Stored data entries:
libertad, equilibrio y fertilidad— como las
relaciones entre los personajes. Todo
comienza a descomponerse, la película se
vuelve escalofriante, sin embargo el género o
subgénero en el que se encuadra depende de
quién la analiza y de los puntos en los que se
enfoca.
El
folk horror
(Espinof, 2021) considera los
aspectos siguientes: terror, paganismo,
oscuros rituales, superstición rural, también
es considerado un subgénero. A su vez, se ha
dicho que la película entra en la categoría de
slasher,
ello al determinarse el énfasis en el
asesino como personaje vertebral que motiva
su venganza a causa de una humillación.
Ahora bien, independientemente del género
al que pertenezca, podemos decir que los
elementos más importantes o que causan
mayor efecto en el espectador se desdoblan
==
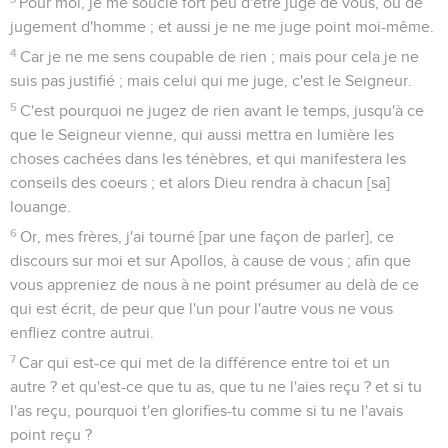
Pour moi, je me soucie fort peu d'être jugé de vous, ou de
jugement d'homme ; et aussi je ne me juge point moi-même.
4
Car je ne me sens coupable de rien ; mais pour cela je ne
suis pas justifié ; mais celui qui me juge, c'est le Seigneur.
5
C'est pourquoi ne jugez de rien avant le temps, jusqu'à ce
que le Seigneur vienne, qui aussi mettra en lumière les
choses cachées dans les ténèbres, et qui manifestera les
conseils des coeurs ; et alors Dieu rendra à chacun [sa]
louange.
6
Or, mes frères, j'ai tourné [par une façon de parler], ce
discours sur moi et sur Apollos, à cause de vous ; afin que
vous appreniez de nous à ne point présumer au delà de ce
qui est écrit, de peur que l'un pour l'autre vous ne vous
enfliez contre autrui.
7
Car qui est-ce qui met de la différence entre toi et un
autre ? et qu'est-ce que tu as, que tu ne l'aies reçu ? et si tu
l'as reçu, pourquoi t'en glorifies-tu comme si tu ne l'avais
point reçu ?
* * *
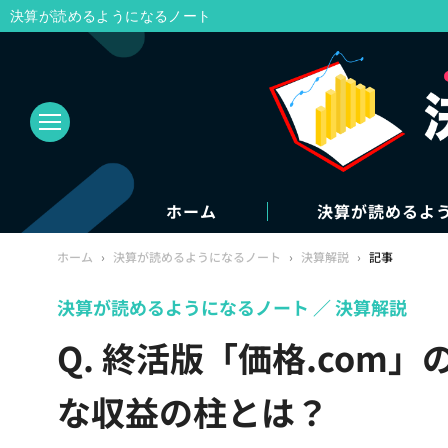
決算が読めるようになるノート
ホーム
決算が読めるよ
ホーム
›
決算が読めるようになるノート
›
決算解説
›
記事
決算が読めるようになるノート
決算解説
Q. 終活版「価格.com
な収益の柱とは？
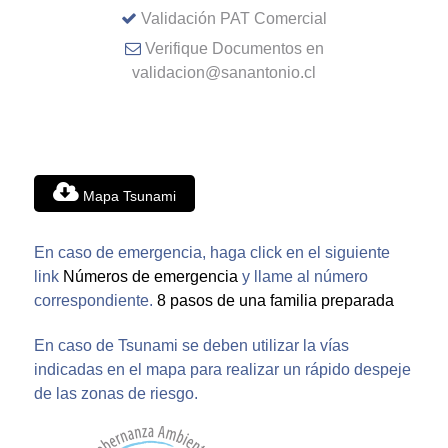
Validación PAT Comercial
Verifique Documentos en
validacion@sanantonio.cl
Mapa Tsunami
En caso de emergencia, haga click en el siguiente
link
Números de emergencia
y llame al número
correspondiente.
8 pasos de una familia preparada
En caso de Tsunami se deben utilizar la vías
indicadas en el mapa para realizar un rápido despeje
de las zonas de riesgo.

YOUR OBJECTIVE:
Turn the lines of the listing into a numbered list with blank lines omitted. Begin at the line that has "Validación PAT Comercial", and stop after the line that has "de las zonas de riesgo.".

WORKED SOLUTION:
1. Validación PAT Comercial
2. Verifique Documentos en
3. validacion@sanantonio.cl
4. Mapa Tsunami
5. En caso de emergencia, haga click en el siguiente
6. link
7. Números de emergencia
8. y llame al número
9. correspondiente.
10. 8 pasos de una familia preparada
11. En caso de Tsunami se deben utilizar la vías
12. indicadas en el mapa para realizar un rápido despeje
13. de las zonas de riesgo.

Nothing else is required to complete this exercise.